Investing in nature means prioritizing health & resilience
As nature-loss, mass extinction, ecosystem breakdown, and climate disruption impose more and more serious impacts, there is growing awareness that we need to invest in nature. The idea is controversial, though, because historically, investing in nature has meant either exploiting (and destroying) nature or turning nature into a commodity, which often ends up being the same thing.
In 2023, 31 years after The Rio Conventions—in which nearly 200 countries agreed to prevent dangerous climate change, protect biodiversity, and roll back desertification—we find ourselves facing polycrisis. The effects of climate disruption, nature loss, which likely triggered the COVID-19 pandemic, rapidly rising costs of disaster response and rebuilding, a sovereign debt crisis, and the corrosive impacts of conflict and food insecurity, have created a compounding mess, which no nation will easily overcome.
Since 1992, when the world effectively agreed to work together to stop environmental destruction, we have not invested in nature at the scale required to achieve a sustainable future for humankind. We have focused mostly on marginal experiments:
conservation credits, which come with ongoing pollution;
small direct subsidies for sustainable practices that are dwarfed by the subsidies going to unsustainable practices;
biofuels which are supposed to create a “net” benefit, but which still pollute and also consume much-needed agricultural land;
circular economy experiments even include an astounding approval for Chevron to make fuel from plastic.
We need far, far more, and better. Green bonds, and other sustainable impact bonds, are an important example of leadership. Green bond issuance has risen from $40 billion in 2015—when the Paris Agreement, the Sustainable Development Goals, and the agreements on Financing for Development and Disaster Risk Reduction, were agreed—to $443 billion in 2022. The pace in 2023 is a bit faster; estimates are new green bond issuance could reach $600 billion this year.

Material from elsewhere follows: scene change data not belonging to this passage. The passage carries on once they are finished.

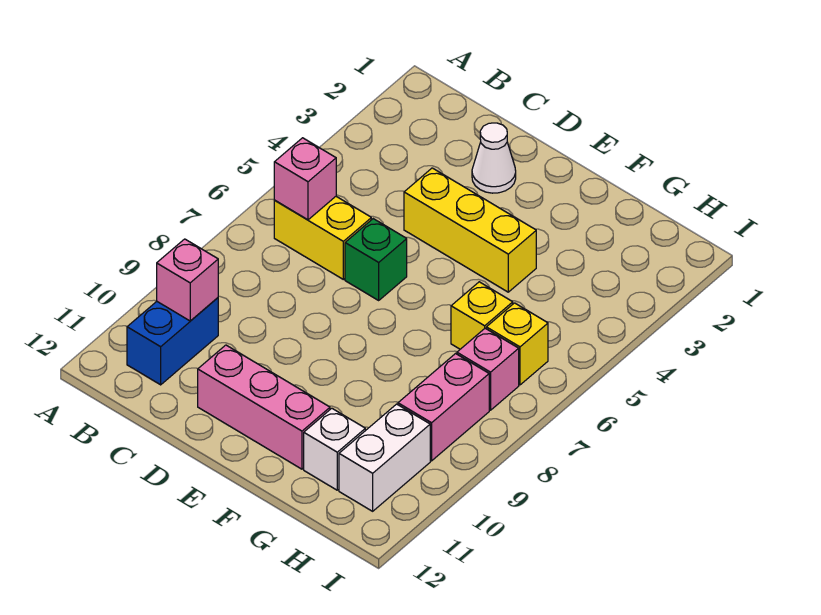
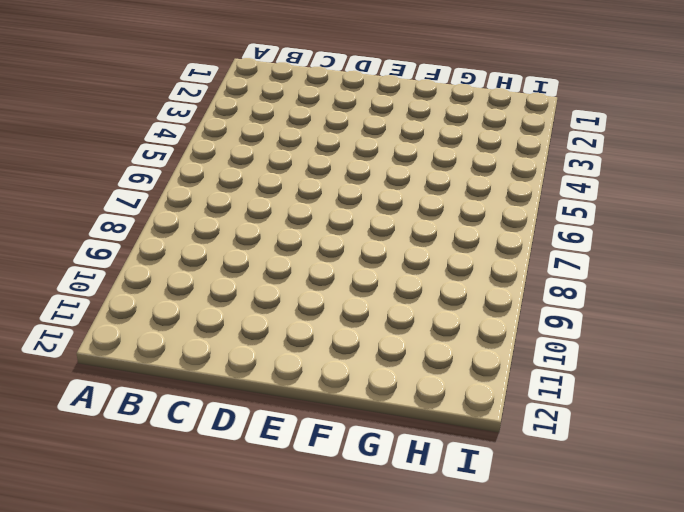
none -> yellow 1x2 brick [274,197,371,279]
none -> blue 1x2 brick [127,298,218,385]
none -> white 1x1 cone [472,123,516,193]

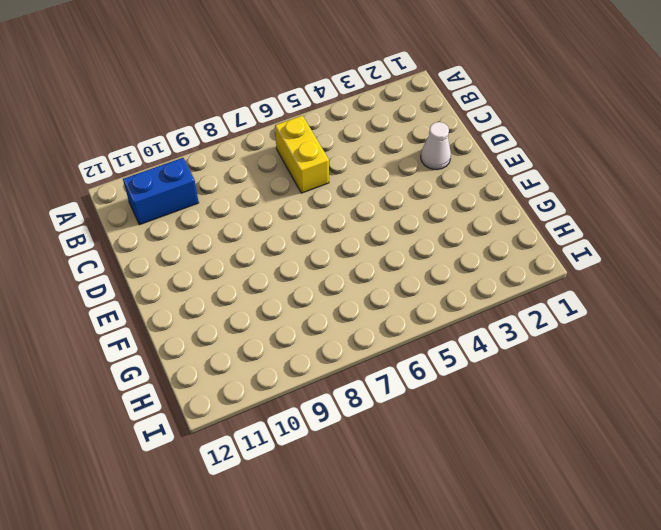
none -> yellow 1x3 brick [404,168,536,292]
none -> green 1x1 brick [345,219,407,300]
none -> pink 1x3 brick [198,345,330,469]

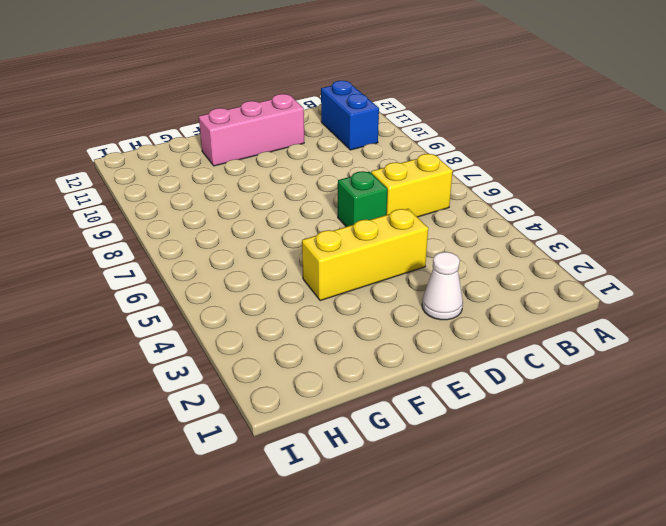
none -> yellow 1x1 brick [451,282,513,349]
none -> white 1x1 brick [304,408,365,490]
none -> yellow 1x1 brick [486,303,548,385]

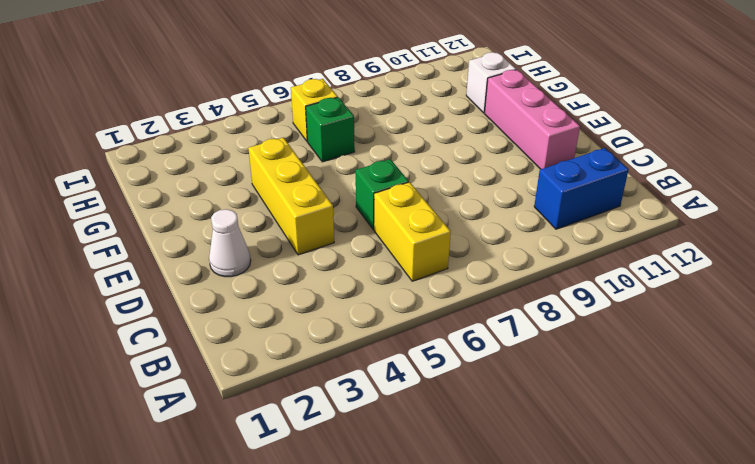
green 1x1 brick [306,97,355,162] -> yellow 1x1 brick [451,282,513,349]
none -> pink 1x1 brick [457,328,519,410]
none -> pink 1x2 brick [398,354,489,461]
none -> white 1x2 brick [339,404,430,511]

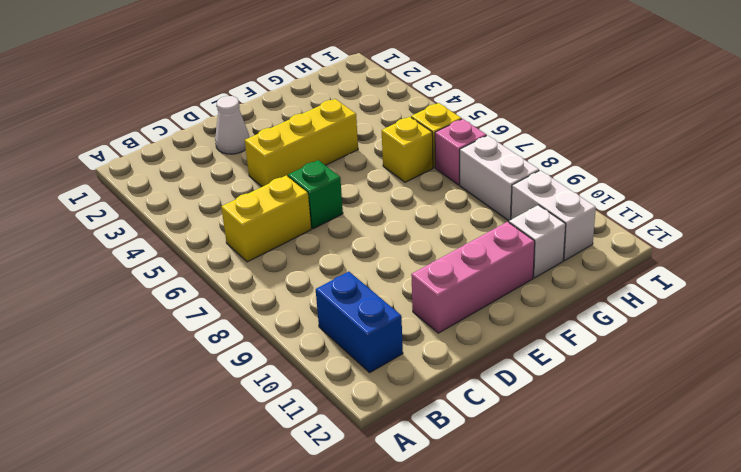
white 1x2 brick [460,135,539,221] -> pink 1x2 brick [398,354,489,461]
none -> pink 1x1 brick [274,138,336,220]
none -> pink 1x1 brick [157,239,218,321]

These are promising trends, but policy and market behavior have yet to adjust to the logic underlying them: all money needs to become climate-smart, resilience-building, and inclusive of those too long excluded from the capacity acceleration that is the core logic of finance, as such.

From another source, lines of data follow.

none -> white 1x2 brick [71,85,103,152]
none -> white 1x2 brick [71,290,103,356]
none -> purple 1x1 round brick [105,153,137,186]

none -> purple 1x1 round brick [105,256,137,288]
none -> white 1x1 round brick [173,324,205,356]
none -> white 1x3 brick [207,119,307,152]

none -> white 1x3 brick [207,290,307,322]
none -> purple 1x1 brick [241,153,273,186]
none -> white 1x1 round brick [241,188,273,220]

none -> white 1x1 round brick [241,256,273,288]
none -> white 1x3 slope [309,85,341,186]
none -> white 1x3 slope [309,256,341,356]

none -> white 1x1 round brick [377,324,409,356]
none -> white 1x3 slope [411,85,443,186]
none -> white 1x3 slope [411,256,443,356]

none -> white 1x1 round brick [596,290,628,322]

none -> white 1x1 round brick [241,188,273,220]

The Glasgow Financial Alliance for Net Zero brought together 450 financial institutions, in November 2021, committing to align $130 trillion—1/3 of all financial wealth—with science-based net-zero targets.
Much of that realignment has not yet started, let alone become a mainstream operating principle at these institutions. There is too much wait-and-see thinking still governing decisions.
As the ‘integrated and holistic’ approach called for by the Paris Agreement gathers momentum, we need policies and instruments that support economy-wide mainstreaming of sustainable finance.
The 2019 Invest at the Source report, from a high-level dialogue on ocean sustainability, identified upstream investment in ocean health as a critical blue-economy priority. Agriculture, for instance, can stop chemical runoff that pollutes waterways, degrades ecosystems, and leads to hypoxic ‘dead zones’ offshore. The same is true for the chemical industry, the energy sector, infrastructure and urbanization, and mineral extraction.
Non-target sectors can support critical science-based targets that give us operational compliance with climate and sustainable development goals. The ‘blue economy’ can be, and should be, the ocean-smart economy. Climate investments should be climate-smart investments in all areas of human activity—not only in a short list of climate solutions. Investments in nature need to be nature-positive and economy-wide as well.
This means there is space for the creation of instruments and strategies that act on financial needs and priorities not related to nature:
instruments that allow for bundling segments of mainstream investments into pools of funds that support nature-positive action;
insurance products linked to resilience-building and sustainable diversification, which can be supported by fiscal policy measures;
intermediary data services that enhance overall bankability of efforts to restore ecosystems, reduce pollution, and improve human health;
innovative technologies that can serve as delivery mechanisms for direct incentives to unbanked and underserved local actors.
The critical missing insight, in much of the policy and finance discussion, is that the health of natural systems is a critical driver of human health, wellbeing, and sustainable prosperity. Investing in nature means investing in people—in human health, in sustainable opportunity, and in the prospects for a better future all around.
We don’t need to commodify nature, ecosystems, and biodiversity in order to make investments in nature into market-making incentives. Instead, we need incentives that operate at multiple scales to encourage new practices and business strategies that don’t harm nature in the first place.